# Spitzengilde?



## Awerá (12. April 2007)

Hmmm, naja da ich auch ne Gilde hatte und auch wieder beitretten werden wollte ich euch fragen was müsste eine tolle Gilde haben, was braucht sie, was ist in der Gilde für euch wichtig, etc.

Naja ich und meine Gildenmember finden unsere Gilde eigentlich schon toll! Wir haben auch ne Menge Spaß!
Hoffe bekomme gute Antworten von euch!

Mfg Awerá


----------



## Radler (13. April 2007)

Ja was muss ne Gilde haben,

meiner Meinung nach Spieler über 16 Jahren, da man mit Spielern darunter definitiv nicht spielen kann (nicht immer aber fast) 
Natürlich eine gute Hompage. ts logisch..

Und ganz wichtig AKTIVE Mitglieder die einem auch mal helfen wenn man Hilfe braucht. Und nicht immer irgendwelche ausreden haben....

Ausserdem sollte die Zahl der Mitglieder auf ein überschaubares Maß gesetzt sein, was will ich mit 100 Mitglieder????????? Da reichen doch max. 40. 

So jetzt fällt mir nix mehr ein  


			Dieser Inhalt steht nur eingeloggten Mitgliedern zur Verfügung.


----------



## Gelena (13. April 2007)

Eine gute Guild muss Kontanktmöglichkeiten haben, eine gute Infrastruktur, einen eigenen, sicheren TS Server, eine übersichtliche Homepage mit Internem Eingang für einen besseren Austausch.

Maximal 40-50 Leuts, Kellerkinder, die jeden Raid mitmachen  


			Dieser Inhalt steht nur eingeloggten Mitgliedern zur Verfügung.


----------



## Eragornn (13. April 2007)

Und VORALLEM DISZIPLIN sonst kommt man mit keiner gilde weit. 
Die können alle t5 haben aber packen kein boss ohne disziplin.
Und die Member müssen halt auf schnell Begreifen könne was gemeint ist und aufpassen was im ts gesagt wird


----------



## Madedman (14. April 2007)

Hmmmm Was braucht ne gute Gilde

Ich schätze Hilfsbereite member und sie sollte nicht zu gross sein weil man sonst die member nich kennenlernen kann was meiner meinung nach wichtig in einer Gilde is.

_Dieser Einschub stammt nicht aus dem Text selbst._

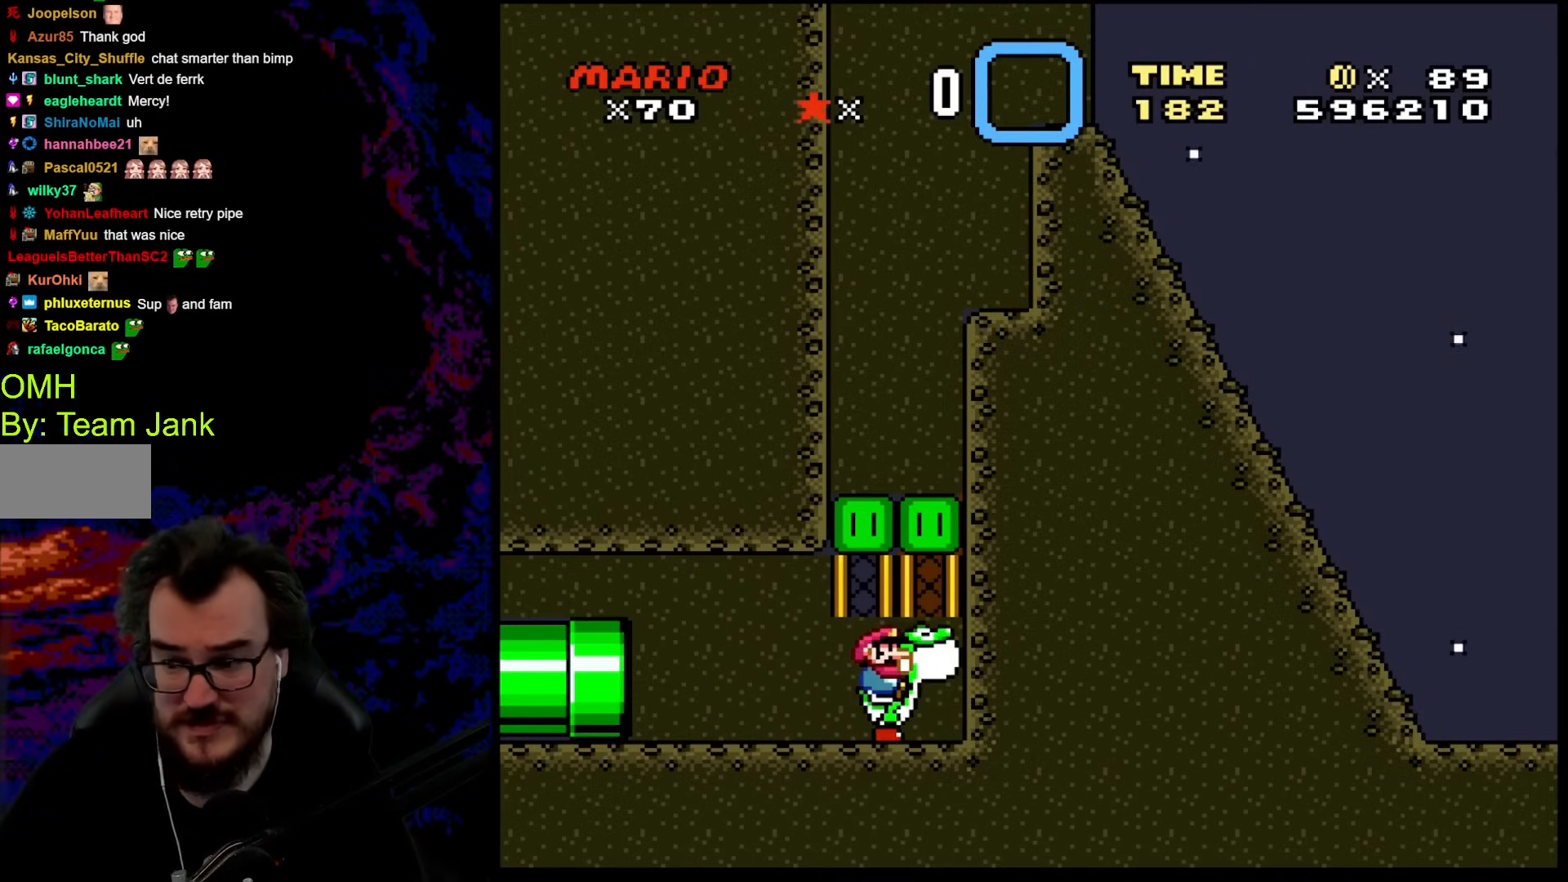
{"buttons": ["Y"], "events": []}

			Dieser Inhalt steht nur eingeloggten Mitgliedern zur Verfügung.


----------



## Fendulas (15. April 2007)

Disziplin, Ziel/Vorstellungen, Altersgrenze (ab 16 oder 18, auch wenn es viele darunter gibt, die echt in Ordnung sind). Ts, Homepage usw.
Aktive Mitglieder sind sehr wichtig. Hilfe ebenfalls, wenn welche benötigt wird. Ich finde, sie kann ruhig groß sein (so bis 90 Leute), denn da hat man ne große Auswahl (z.B. für raids) und es ist fast immer einer da, der genau das level hat...diesen Beruf kann..etc.
Wenn viele Twinks haben (und das auch noch größer wird) kann man ja ne twinkgilde machen^^
Genau, Berufsvielfalt. Auf jeden Fall Schneider, Alchimisten und Kräuterkundige im hohen Bereich (ab 350). Und vllt auch Kürschner und Lederverarbeiter (wie das mit Ingi ist..weiß nicht, ob der wirklich sooo wichtig ist, kann aber nicht schaden).
Abwechslung: Nicht nur lahmes Instanzengehen, auch mal zwischendurch rein in die Schlachtfelder, oder spaßgrinden. Gibt viele Möglichkeiten. Wie auch im RL mal n Treffen (aber das kommt eh selten vor).
Ansprechpersonen, die auch antworten. Ränge, Klassenoberste. 
Joah, das wärs von mir mal so 

Und n paar Gildenbankchars ^^


----------



## bangbüx (19. April 2007)

moin zusammen, 
ich behaupte einmal, dass wir eine spitzen gilde sind, weil wir folgendes beachtet haben: 

- der überwiegende anteil der mitspielern ist über 20 jahre alt und entsprechend diszipliniert. 
- neue mitglieder bekommen wir fast ausschliesslich über empfehlungen. 
so können wir schon mal sicher sein, dass neue mitglieder schon das eine oder andere mal mit uns gespielt. haben und diese das gefühl haben, dass sie zu uns passen könnten. 
- eine homepage mit div. gimmicks, wie forum, raidplaner, etc. sind ganz wichtig. 
so kann frau / mann auch mal in der mittagspause mal kurz nach "hause" schauen. 
- die anzahl der mitglieder sollte überschaubar sein. keine riesen gilde, wo täglich 30 leute und mehr on sind. 
- der spass steht im vordergrund. also keine hetzjagt auf das nächste T1000 set. 
wobei wir alle natürlich mit viel ehrgeitz in jeder neue schlacht ziehen. 
- alle haben einen gültigen schwimmpass  


			Dieser Inhalt steht nur eingeloggten Mitgliedern zur Verfügung.
        

 

schönen gruss


----------



## Faelgrom (22. April 2007)

Was mir an einer Gilde wichtig ist:

* Erfahrene Leitung und eventuell Gildenrat ( Wobei die Erfahrung des Leaders nicht am Level zu messen ist)
* Hilfestellungen ( Quests, Instanzen, Gold, Equip)
* Regelmäßige Events und/oder RP- Abende ( als eingefleischter RPler *g*)
* Freundlichkeit, Kennen der allgemeinen Verhaltensregeln
* Forum ( ganz wichtig), eventuell Homepage
* Erreichbarkeit der Mitglieder ( Messenger )
* Kein " Hardcore" Zocker Gilde sondern just4fun


----------